___ Materials provided ___
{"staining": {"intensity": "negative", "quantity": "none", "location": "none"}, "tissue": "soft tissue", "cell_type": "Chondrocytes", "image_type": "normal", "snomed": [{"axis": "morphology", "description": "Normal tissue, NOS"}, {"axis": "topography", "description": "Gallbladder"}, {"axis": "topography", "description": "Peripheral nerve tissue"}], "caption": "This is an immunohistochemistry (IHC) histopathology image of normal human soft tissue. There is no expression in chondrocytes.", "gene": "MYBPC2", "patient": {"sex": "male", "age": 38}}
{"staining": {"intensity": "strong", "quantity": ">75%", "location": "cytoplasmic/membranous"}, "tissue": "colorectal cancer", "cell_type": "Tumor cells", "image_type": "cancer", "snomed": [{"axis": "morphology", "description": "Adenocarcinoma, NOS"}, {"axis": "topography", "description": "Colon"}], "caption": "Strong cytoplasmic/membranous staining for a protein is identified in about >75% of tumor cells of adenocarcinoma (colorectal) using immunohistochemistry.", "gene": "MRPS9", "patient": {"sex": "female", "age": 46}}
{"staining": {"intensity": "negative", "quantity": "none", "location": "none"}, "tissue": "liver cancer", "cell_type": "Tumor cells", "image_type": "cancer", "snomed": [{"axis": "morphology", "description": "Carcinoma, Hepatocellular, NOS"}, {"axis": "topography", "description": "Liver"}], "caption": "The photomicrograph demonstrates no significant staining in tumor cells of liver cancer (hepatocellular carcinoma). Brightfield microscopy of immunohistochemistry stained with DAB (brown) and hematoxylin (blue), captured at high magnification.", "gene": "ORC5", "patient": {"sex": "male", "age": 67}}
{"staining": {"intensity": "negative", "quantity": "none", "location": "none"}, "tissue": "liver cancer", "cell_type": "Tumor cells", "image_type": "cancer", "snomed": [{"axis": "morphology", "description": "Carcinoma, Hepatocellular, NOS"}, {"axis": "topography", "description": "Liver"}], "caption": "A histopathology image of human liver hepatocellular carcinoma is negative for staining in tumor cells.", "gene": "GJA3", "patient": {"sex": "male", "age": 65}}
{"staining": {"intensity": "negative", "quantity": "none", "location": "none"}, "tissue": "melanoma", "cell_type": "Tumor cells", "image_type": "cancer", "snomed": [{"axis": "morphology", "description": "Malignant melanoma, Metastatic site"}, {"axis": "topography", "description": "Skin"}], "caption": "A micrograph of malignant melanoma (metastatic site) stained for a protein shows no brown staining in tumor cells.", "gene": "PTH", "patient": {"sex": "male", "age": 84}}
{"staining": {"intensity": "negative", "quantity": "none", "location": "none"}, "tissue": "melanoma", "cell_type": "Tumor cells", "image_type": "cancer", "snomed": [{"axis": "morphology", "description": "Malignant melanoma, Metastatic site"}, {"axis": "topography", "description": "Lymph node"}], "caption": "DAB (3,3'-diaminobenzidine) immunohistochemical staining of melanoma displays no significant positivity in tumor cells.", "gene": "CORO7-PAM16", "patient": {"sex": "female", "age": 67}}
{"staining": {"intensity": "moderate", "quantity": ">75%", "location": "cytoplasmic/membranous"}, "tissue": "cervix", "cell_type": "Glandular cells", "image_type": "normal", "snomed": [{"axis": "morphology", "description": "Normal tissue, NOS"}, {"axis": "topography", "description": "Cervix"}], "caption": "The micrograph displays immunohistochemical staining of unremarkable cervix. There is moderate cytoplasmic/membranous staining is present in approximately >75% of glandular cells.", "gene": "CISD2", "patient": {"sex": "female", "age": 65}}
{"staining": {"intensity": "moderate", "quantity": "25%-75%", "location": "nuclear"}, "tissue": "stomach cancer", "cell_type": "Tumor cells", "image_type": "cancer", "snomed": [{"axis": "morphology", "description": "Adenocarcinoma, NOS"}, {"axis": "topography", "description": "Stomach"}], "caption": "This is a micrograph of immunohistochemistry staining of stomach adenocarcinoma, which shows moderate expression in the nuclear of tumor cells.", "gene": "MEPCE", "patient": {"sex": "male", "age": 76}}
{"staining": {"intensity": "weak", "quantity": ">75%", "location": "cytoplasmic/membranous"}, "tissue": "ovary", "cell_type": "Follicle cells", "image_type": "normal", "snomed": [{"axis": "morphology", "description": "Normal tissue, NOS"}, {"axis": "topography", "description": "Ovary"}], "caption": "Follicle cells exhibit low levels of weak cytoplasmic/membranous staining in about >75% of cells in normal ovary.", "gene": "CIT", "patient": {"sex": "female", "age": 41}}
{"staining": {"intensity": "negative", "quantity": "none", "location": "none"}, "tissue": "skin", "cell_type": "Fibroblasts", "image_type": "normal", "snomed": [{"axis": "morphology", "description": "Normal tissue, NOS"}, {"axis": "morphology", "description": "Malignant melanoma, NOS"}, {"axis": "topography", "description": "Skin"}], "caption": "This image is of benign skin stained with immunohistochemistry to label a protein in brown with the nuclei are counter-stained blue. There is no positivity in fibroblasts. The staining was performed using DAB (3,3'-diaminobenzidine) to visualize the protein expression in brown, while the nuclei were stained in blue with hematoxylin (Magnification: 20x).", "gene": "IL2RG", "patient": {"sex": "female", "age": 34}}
___
_Task prompt_
Everything from the first line of the records through the line containing "cytoplasmic/membranous staining for" is to be set down exactly, while later lines are left out.

_Result_
{"staining": {"intensity": "negative", "quantity": "none", "location": "none"}, "tissue": "soft tissue", "cell_type": "Chondrocytes", "image_type": "normal", "snomed": [{"axis": "morphology", "description": "Normal tissue, NOS"}, {"axis": "topography", "description": "Gallbladder"}, {"axis": "topography", "description": "Peripheral nerve tissue"}], "caption": "This is an immunohistochemistry (IHC) histopathology image of normal human soft tissue. There is no expression in chondrocytes.", "gene": "MYBPC2", "patient": {"sex": "male", "age": 38}}
{"staining": {"intensity": "strong", "quantity": ">75%", "location": "cytoplasmic/membranous"}, "tissue": "colorectal cancer", "cell_type": "Tumor cells", "image_type": "cancer", "snomed": [{"axis": "morphology", "description": "Adenocarcinoma, NOS"}, {"axis": "topography", "description": "Colon"}], "caption": "Strong cytoplasmic/membranous staining for a protein is identified in about >75% of tumor cells of adenocarcinoma (colorectal) using immunohistochemistry.", "gene": "MRPS9", "patient": {"sex": "female", "age": 46}}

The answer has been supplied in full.